How My Yarmulke Helps Me Connect to Others
Recently, I visited Israel as part of an intergenerational group of American Reform leaders, thanks to the hard work and generosity of the Association of Reform Zionists of America (ARZA) and several partner organizations, including ARZENU, the WZO, and KKL.
One day, we stopped at Sarona Market in Tel Aviv for a quick lunch. I found a vegetarian pasta stand and perused the menu. The person at the cash register, I presume because he noticed my kippah (yarmulke), kindly let me know the restaurant did not have a kashrut certificate (indicating the restaurant adheres to Jewish dietary laws). “I understand,” I said. “I’ll take the cheese ravioli with beets.” He smiled and handed me a receipt to bring to the chef who would start my order.
As I walked to hand the chef my receipt, he abruptly stopped me and said, “We’re not kosher.”
“I understand,” I told him. “I’m a Reform rabbinical student. I eat vegetarian food without a hechsher (rabbinical certification indicating food items conform to Jewish dietary laws).”
He just stared.
“Is that a problem?” I asked.
“A problem for whom?”
“Ummm...I don’t know. Anyone?”
“For Jews, yeah it’s a problem,” said the chef.
“Well, I’m Jewish and it’s not a problem for me.”
“You’re Reform.
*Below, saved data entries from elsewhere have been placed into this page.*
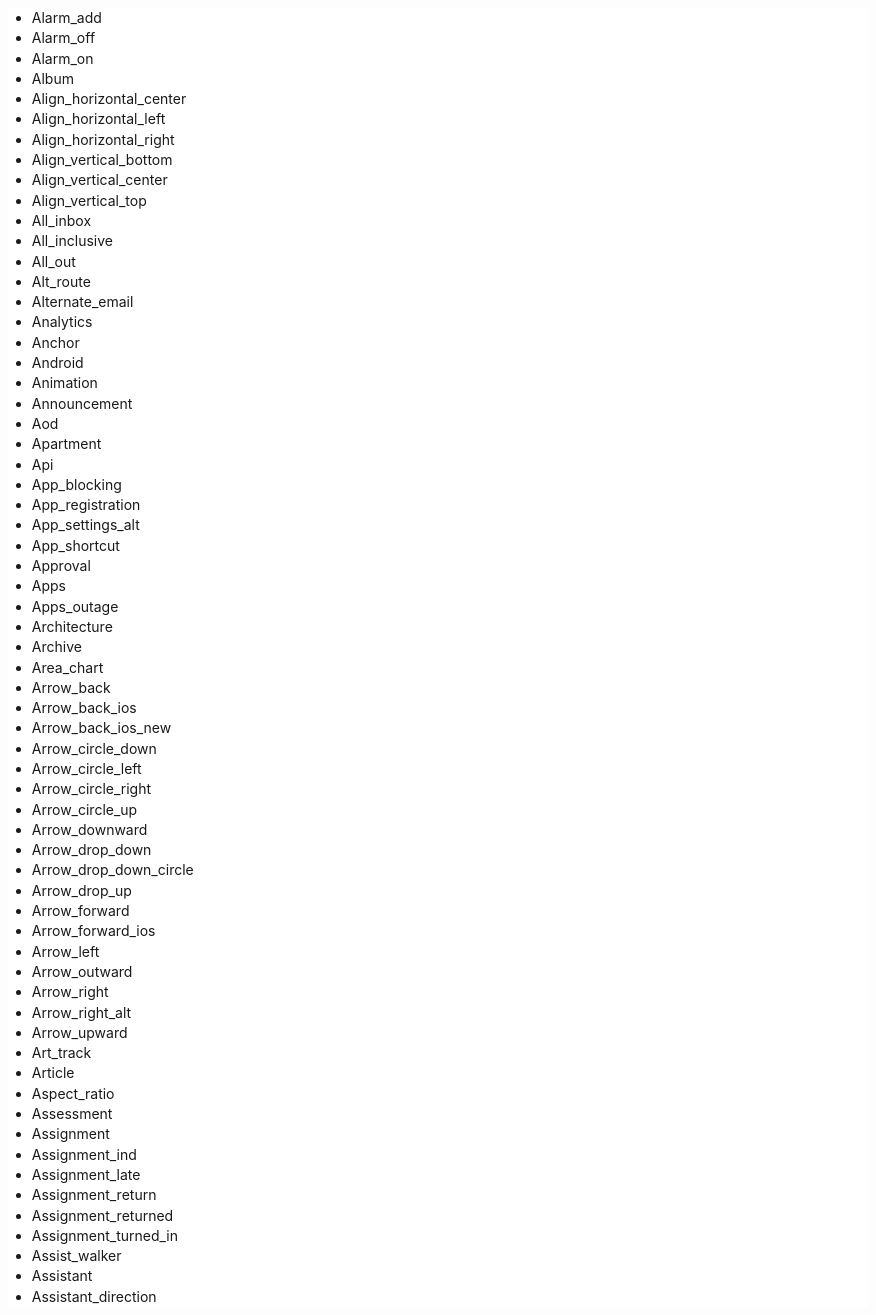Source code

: - Alarm_add
- Alarm_off
- Alarm_on
- Album
- Align_horizontal_center
- Align_horizontal_left
- Align_horizontal_right
- Align_vertical_bottom
- Align_vertical_center
- Align_vertical_top
- All_inbox
- All_inclusive
- All_out
- Alt_route
- Alternate_email
- Analytics
- Anchor
- Android
- Animation
- Announcement
- Aod
- Apartment
- Api
- App_blocking
- App_registration
- App_settings_alt
- App_shortcut
- Approval
- Apps
- Apps_outage
- Architecture
- Archive
- Area_chart
- Arrow_back
- Arrow_back_ios
- Arrow_back_ios_new
- Arrow_circle_down
- Arrow_circle_left
- Arrow_circle_right
- Arrow_circle_up
- Arrow_downward
- Arrow_drop_down
- Arrow_drop_down_circle
- Arrow_drop_up
- Arrow_forward
- Arrow_forward_ios
- Arrow_left
- Arrow_outward
- Arrow_right
- Arrow_right_alt
- Arrow_upward
- Art_track
- Article
- Aspect_ratio
- Assessment
- Assignment
- Assignment_ind
- Assignment_late
- Assignment_return
- Assignment_returned
- Assignment_turned_in
- Assist_walker
- Assistant
- Assistant_direction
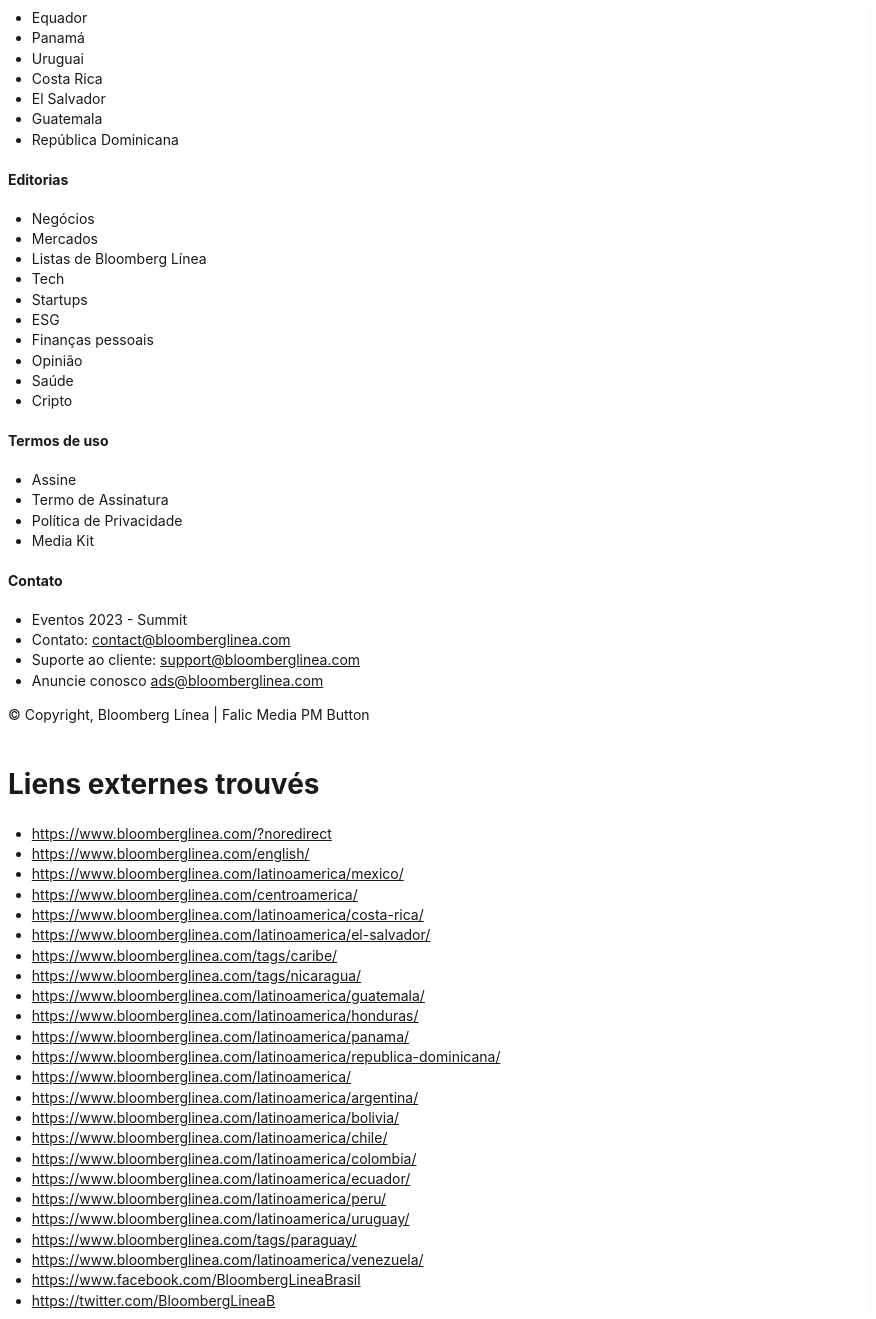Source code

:   * Equador
  * Panamá
  * Uruguai
  * Costa Rica
  * El Salvador
  * Guatemala
  * República Dominicana


#### Editorias
  * Negócios
  * Mercados
  * Listas de Bloomberg Línea
  * Tech
  * Startups
  * ESG
  * Finanças pessoais
  * Opinião
  * Saúde
  * Cripto


#### Termos de uso
  * Assine
  * Termo de Assinatura
  * Política de Privacidade
  * Media Kit


#### Contato
  * Eventos 2023 - Summit
  * Contato: contact@bloomberglinea.com
  * Suporte ao cliente: support@bloomberglinea.com
  * Anuncie conosco ads@bloomberglinea.com


© Copyright, Bloomberg Línea | Falic Media
PM Button


# Liens externes trouvés
- https://www.bloomberglinea.com/?noredirect
- https://www.bloomberglinea.com/english/
- https://www.bloomberglinea.com/latinoamerica/mexico/
- https://www.bloomberglinea.com/centroamerica/
- https://www.bloomberglinea.com/latinoamerica/costa-rica/
- https://www.bloomberglinea.com/latinoamerica/el-salvador/
- https://www.bloomberglinea.com/tags/caribe/
- https://www.bloomberglinea.com/tags/nicaragua/
- https://www.bloomberglinea.com/latinoamerica/guatemala/
- https://www.bloomberglinea.com/latinoamerica/honduras/
- https://www.bloomberglinea.com/latinoamerica/panama/
- https://www.bloomberglinea.com/latinoamerica/republica-dominicana/
- https://www.bloomberglinea.com/latinoamerica/
- https://www.bloomberglinea.com/latinoamerica/argentina/
- https://www.bloomberglinea.com/latinoamerica/bolivia/
- https://www.bloomberglinea.com/latinoamerica/chile/
- https://www.bloomberglinea.com/latinoamerica/colombia/
- https://www.bloomberglinea.com/latinoamerica/ecuador/
- https://www.bloomberglinea.com/latinoamerica/peru/
- https://www.bloomberglinea.com/latinoamerica/uruguay/
- https://www.bloomberglinea.com/tags/paraguay/
- https://www.bloomberglinea.com/latinoamerica/venezuela/
- https://www.facebook.com/BloombergLineaBrasil
- https://twitter.com/BloombergLineaB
It’s not the same.”
He grabbed the receipt and turned away to begin to prepare my pasta.
The person at the cash register saw this exchange, looked at my face and quietly said, “You have to understand. It’s different here.” He told me that there is a lot of animosity between religious people and secular people. He told me that he was queer and a drag performer. He asked me if I had heard of Shira Banki, the teenager murdered by an Ultra-Orthodox Jewish man at the Jerusalem Pride Parade in 2015. He told me the divide is just too strong.
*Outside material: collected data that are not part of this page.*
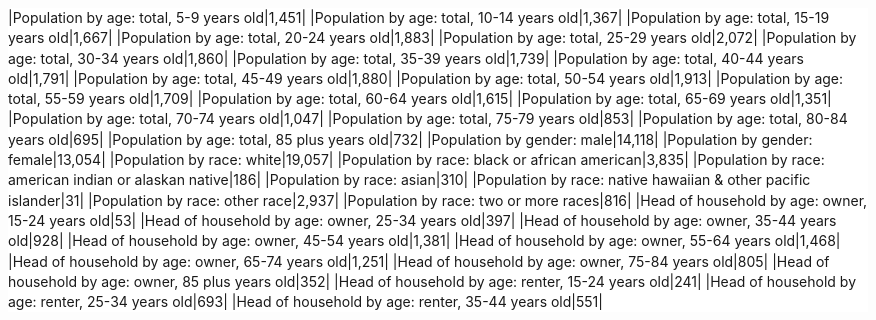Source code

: |Population by age: total, 5-9 years old|1,451|
|Population by age: total, 10-14 years old|1,367|
|Population by age: total, 15-19 years old|1,667|
|Population by age: total, 20-24 years old|1,883|
|Population by age: total, 25-29 years old|2,072|
|Population by age: total, 30-34 years old|1,860|
|Population by age: total, 35-39 years old|1,739|
|Population by age: total, 40-44 years old|1,791|
|Population by age: total, 45-49 years old|1,880|
|Population by age: total, 50-54 years old|1,913|
|Population by age: total, 55-59 years old|1,709|
|Population by age: total, 60-64 years old|1,615|
|Population by age: total, 65-69 years old|1,351|
|Population by age: total, 70-74 years old|1,047|
|Population by age: total, 75-79 years old|853|
|Population by age: total, 80-84 years old|695|
|Population by age: total, 85 plus years old|732|
|Population by gender: male|14,118|
|Population by gender: female|13,054|
|Population by race: white|19,057|
|Population by race: black or african american|3,835|
|Population by race: american indian or alaskan native|186|
|Population by race: asian|310|
|Population by race: native hawaiian & other pacific islander|31|
|Population by race: other race|2,937|
|Population by race: two or more races|816|
|Head of household by age: owner, 15-24 years old|53|
|Head of household by age: owner, 25-34 years old|397|
|Head of household by age: owner, 35-44 years old|928|
|Head of household by age: owner, 45-54 years old|1,381|
|Head of household by age: owner, 55-64 years old|1,468|
|Head of household by age: owner, 65-74 years old|1,251|
|Head of household by age: owner, 75-84 years old|805|
|Head of household by age: owner, 85 plus years old|352|
|Head of household by age: renter, 15-24 years old|241|
|Head of household by age: renter, 25-34 years old|693|
|Head of household by age: renter, 35-44 years old|551|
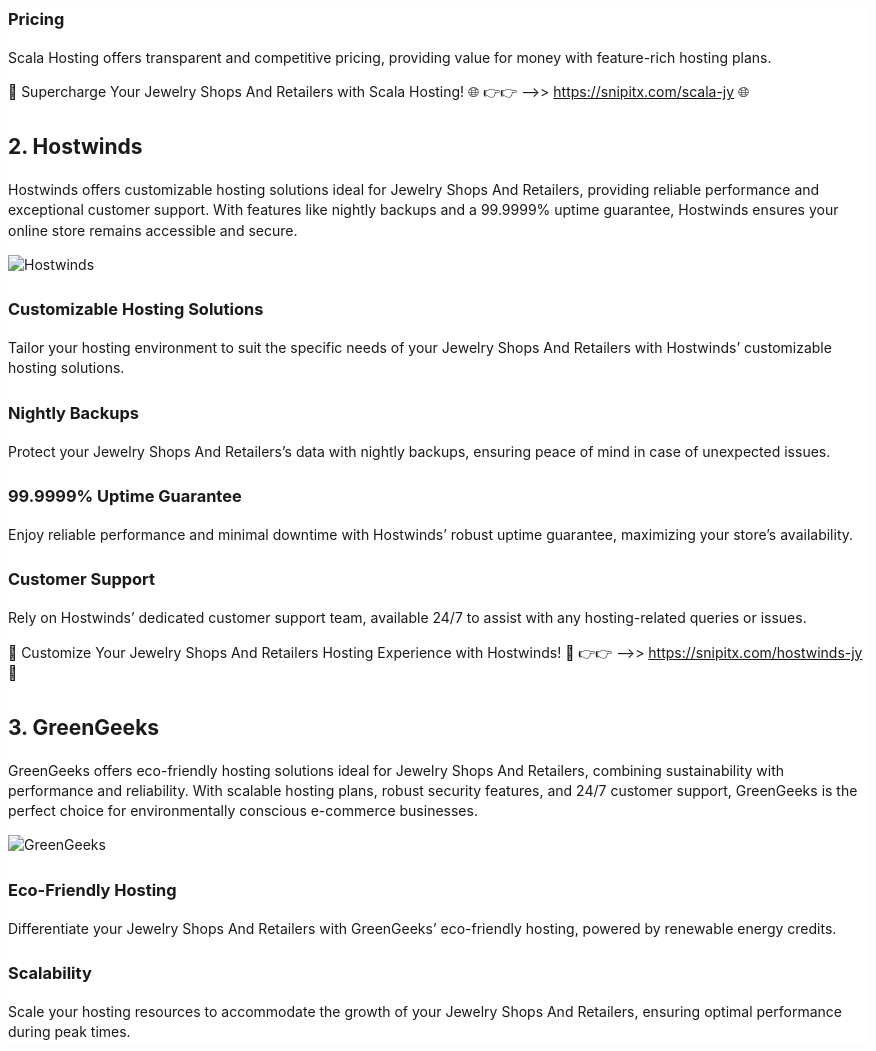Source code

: ### Pricing
Scala Hosting offers transparent and competitive pricing, providing value for money with feature-rich hosting plans.

🚀 Supercharge Your Jewelry Shops And Retailers with Scala Hosting! 🌐
👉👉 -->> https://snipitx.com/scala-jy 🌐

## 2. Hostwinds

Hostwinds offers customizable hosting solutions ideal for Jewelry Shops And Retailers, providing reliable performance and exceptional customer support. With features like nightly backups and a 99.9999% uptime guarantee, Hostwinds ensures your online store remains accessible and secure.

![Hostwinds](https://i.imgur.com/53aSNXx.jpeg "Hostwinds Hosting")

### Customizable Hosting Solutions
Tailor your hosting environment to suit the specific needs of your Jewelry Shops And Retailers with Hostwinds’ customizable hosting solutions.

### Nightly Backups
Protect your Jewelry Shops And Retailers’s data with nightly backups, ensuring peace of mind in case of unexpected issues.

### 99.9999% Uptime Guarantee
Enjoy reliable performance and minimal downtime with Hostwinds’ robust uptime guarantee, maximizing your store’s availability.

### Customer Support
Rely on Hostwinds’ dedicated customer support team, available 24/7 to assist with any hosting-related queries or issues.

🌟 Customize Your Jewelry Shops And Retailers Hosting Experience with Hostwinds! 🚀
👉👉 -->> https://snipitx.com/hostwinds-jy 🚀


## 3. GreenGeeks

GreenGeeks offers eco-friendly hosting solutions ideal for Jewelry Shops And Retailers, combining sustainability with performance and reliability. With scalable hosting plans, robust security features, and 24/7 customer support, GreenGeeks is the perfect choice for environmentally conscious e-commerce businesses.

![GreenGeeks](https://i.imgur.com/eEwuntu.jpg "GreenGeeks Hosting")

### Eco-Friendly Hosting
Differentiate your Jewelry Shops And Retailers with GreenGeeks’ eco-friendly hosting, powered by renewable energy credits.

### Scalability
Scale your hosting resources to accommodate the growth of your Jewelry Shops And Retailers, ensuring optimal performance during peak times.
I told him I was queer, too. I told him that I think about these issues all the time – every time I wear my kippah and hold hands with my husband as we walk down the street. I told him that it’s important for me to show the world that my religion and my sexuality are compatible, that there’s more than one way to practice Judaism.
“I heard once that there’s even gender fluidity in Jewish texts,” he said to me. “Is that true?”
We had a conversation about the midrash in which God created the first human as an “androgynous,” a person with both male and female sex characteristics. He told me to let him know if my seminary, Hebrew Union College-Jewish Institute of Religion, ever needed a lecturer on drag culture. I got my ravioli and said goodbye.
Since I began to wear a kippah, I’ve been conscious to take it off when I eat in a non-kosher restaurant, so as not to accidentally mislead someone into thinking that the restaurant is certified kosher. Although I fully understand the reasoning behind my action, my heart pulls every time I do it. I wish I could say I felt fully comfortable reclaiming my kippah and the spiritual significance it brings me. I wish I could say it didn’t matter to me how I am perceived by others when I wear it. I wish I could feel comfortable knowing that my Shabbat practice, my kashrut practice, and my kippah wearing practice are my own to determine. But, at this point in my life, I’m not quite there.
At the same time, if I hadn’t been wearing a kippah at Sarona Market, the cashier and I would never have had our incredible conversation. He might never have met a queer Reform rabbinical student nor considered how all of those identities might be able to flow together. For the secular drag queen cashier in Tel Aviv with a slight curiosity about midrash, I’ll keep this kippah on my head for now.